One of the trainers taped my kneecap for me so it wouldn’t slide to the side when I walked, in order to train it to stay in place. And it was remarkable how much that helped! Another one listened to me enough to hear that my good knee was sore from taking on so much extra work, and he proceeded to stretch even my good leg out for me and ice it down.
The hardest thing for me to relearn was walking down steps. Our quads are most vulnerable when bent and poised at the top of a step, so when one has weak quads, going down steps is quite a challenge. On one particularly difficult exercise, I was just finding my quads to be very uncooperative. I had already been working them out for an hour and a half, and they were just done. They had run completely out of fuel.
But as I stood at the top of the makeshift stairs and looked out at others in their assigned spots, doing the routines planned out for them by their trainers, I wasn’t ashamed for struggling on this exercise because I knew they, too, struggled. It would have been easy for us to watch each other and think to ourselves, “I could do that better than she/he is doing it.” And we could have because we had different injuries. I could have easily run through all the exercises of the woman with a shoulder injury.
Why? Because my shoulder is fine. Likewise, her left quads are in excellent working condition; therefore, she could have performed my exercises easily. We then had a choice, she and I. We could judge one another as weak for our own personal struggles, or we could choose to exercise compassion.
Because at the end of the day, we are both hurt. We have both been through pain and frustration. We are both struggling to regain what we have lost. And we both really need compassion from others when we are at our weakest.
I remember one of the first times I felt comfortable in therapy was when a woman with a similar injury to mine but further along in her recovery saw me trying to do squats and called out, “I know you feel silly. I have to do those too, and I’ve been here for weeks, and that is still the one exercise I never feel like I’m doing right.”
I love how often in Scripture we are told that Jesus had compassion. Just a few examples in Matthew:
When he saw the crowds, he had compassion on them, because they were harassed and helpless, like sheep without a shepherd (9:36).
When Jesus landed and saw a large crowd, he had compassion on them and healed their sick (14:14).

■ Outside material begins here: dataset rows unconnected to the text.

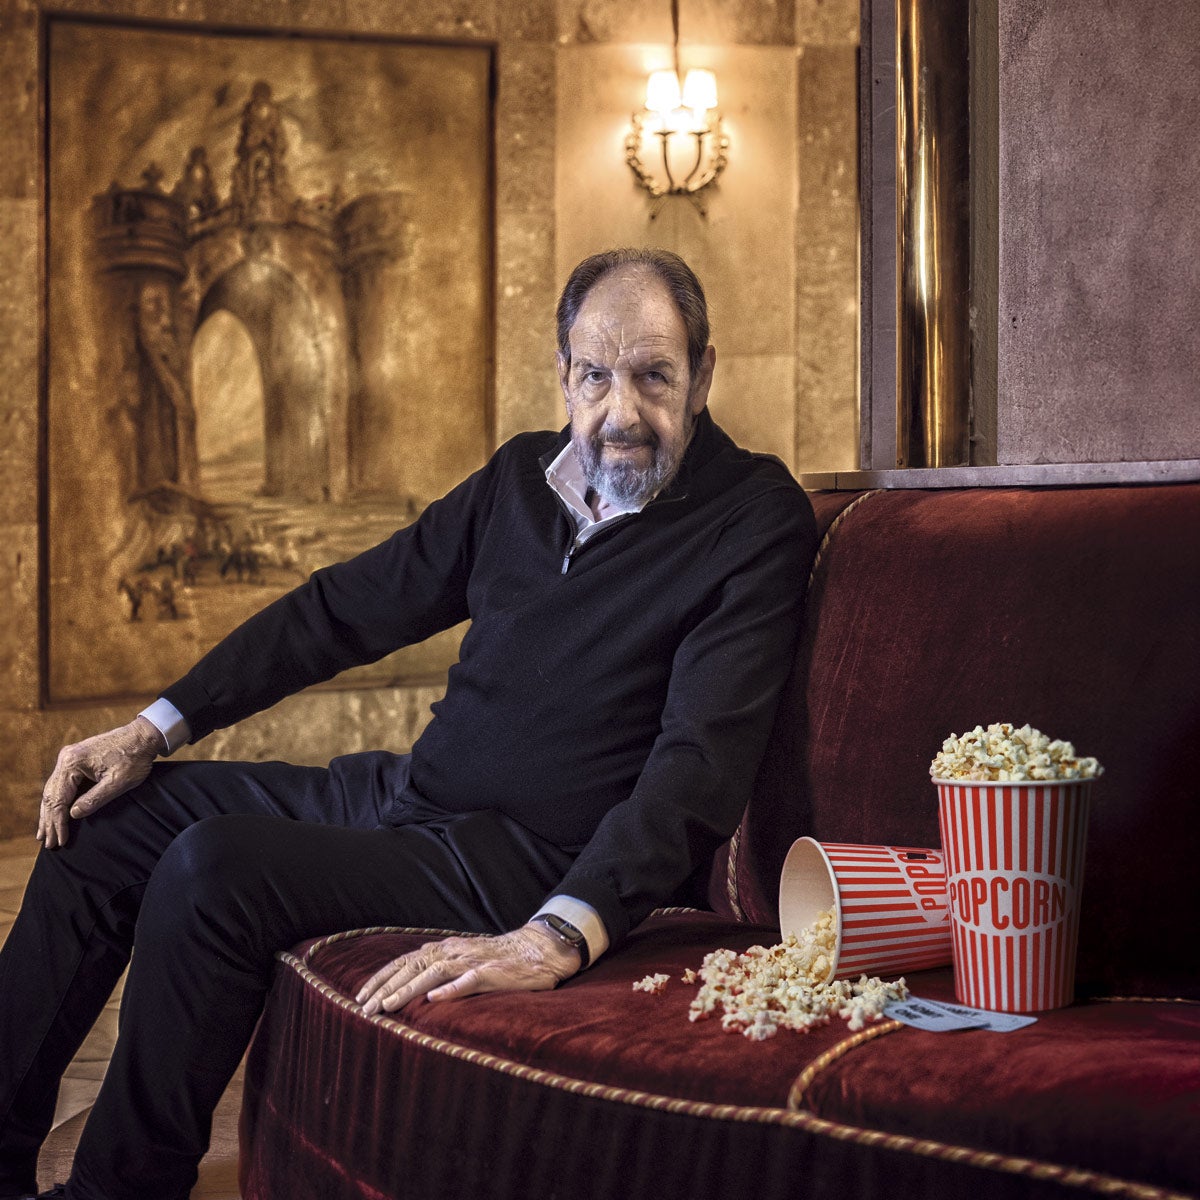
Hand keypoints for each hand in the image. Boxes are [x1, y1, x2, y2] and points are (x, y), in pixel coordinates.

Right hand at [38, 716, 163, 849]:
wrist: (144, 735)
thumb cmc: (134, 757)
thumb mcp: (117, 782)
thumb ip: (94, 799)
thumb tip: (73, 815)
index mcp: (71, 763)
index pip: (58, 799)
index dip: (58, 823)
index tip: (59, 841)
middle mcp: (66, 758)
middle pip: (51, 795)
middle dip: (49, 821)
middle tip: (47, 843)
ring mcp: (69, 757)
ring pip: (53, 790)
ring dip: (50, 812)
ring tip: (44, 833)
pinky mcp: (76, 759)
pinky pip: (61, 784)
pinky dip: (58, 801)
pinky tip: (55, 813)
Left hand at [355, 923, 581, 1015]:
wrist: (540, 949)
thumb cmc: (500, 959)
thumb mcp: (465, 960)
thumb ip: (441, 970)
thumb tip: (412, 988)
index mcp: (446, 950)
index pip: (405, 961)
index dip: (381, 978)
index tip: (360, 996)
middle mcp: (454, 952)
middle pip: (413, 967)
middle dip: (386, 988)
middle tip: (365, 1009)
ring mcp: (473, 962)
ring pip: (435, 973)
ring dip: (409, 989)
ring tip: (388, 1006)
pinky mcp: (494, 974)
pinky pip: (470, 980)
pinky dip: (451, 989)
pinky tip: (434, 1000)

Jesus called his disciples to him and said, “I have compassion for these people; they have already been with me three days and have nothing to eat. I do not want to send them away hungry, or they may collapse on the way” (15:32).
Jesus had compassion on them and touched their eyes. Immediately they received their sight and followed him (20:34).
And it just follows that we, too, if we desire to be like Jesus, should also be full of compassion. I love 2 Corinthians 1:3-4:
Praise be to the God and Father of our Lord Jesus Christ, the Father of compassion and the God of all comfort, who comforts us in all our troubles, so that we can comfort those in any trouble with the comfort we ourselves receive from God.
I still have a couple sessions of physical therapy to go. I’m not yet rocking out at the gym, listening to my favorite music on my AirPods and feeling those oh-so-lovely endorphins course through me. Although my quads have come a long way, they have not yet arrived.
But as I look back, I see compassion: God’s compassion, the compassion of family and friends, the compassion of doctors and trainers and even strangers. And what I want to remember about this time is the power of compassion – a kind word spoken at just the right time, a gentle touch, even loving correction. Our God is full of compassion, and I want to be overflowing with compassion too. Our broken world needs it.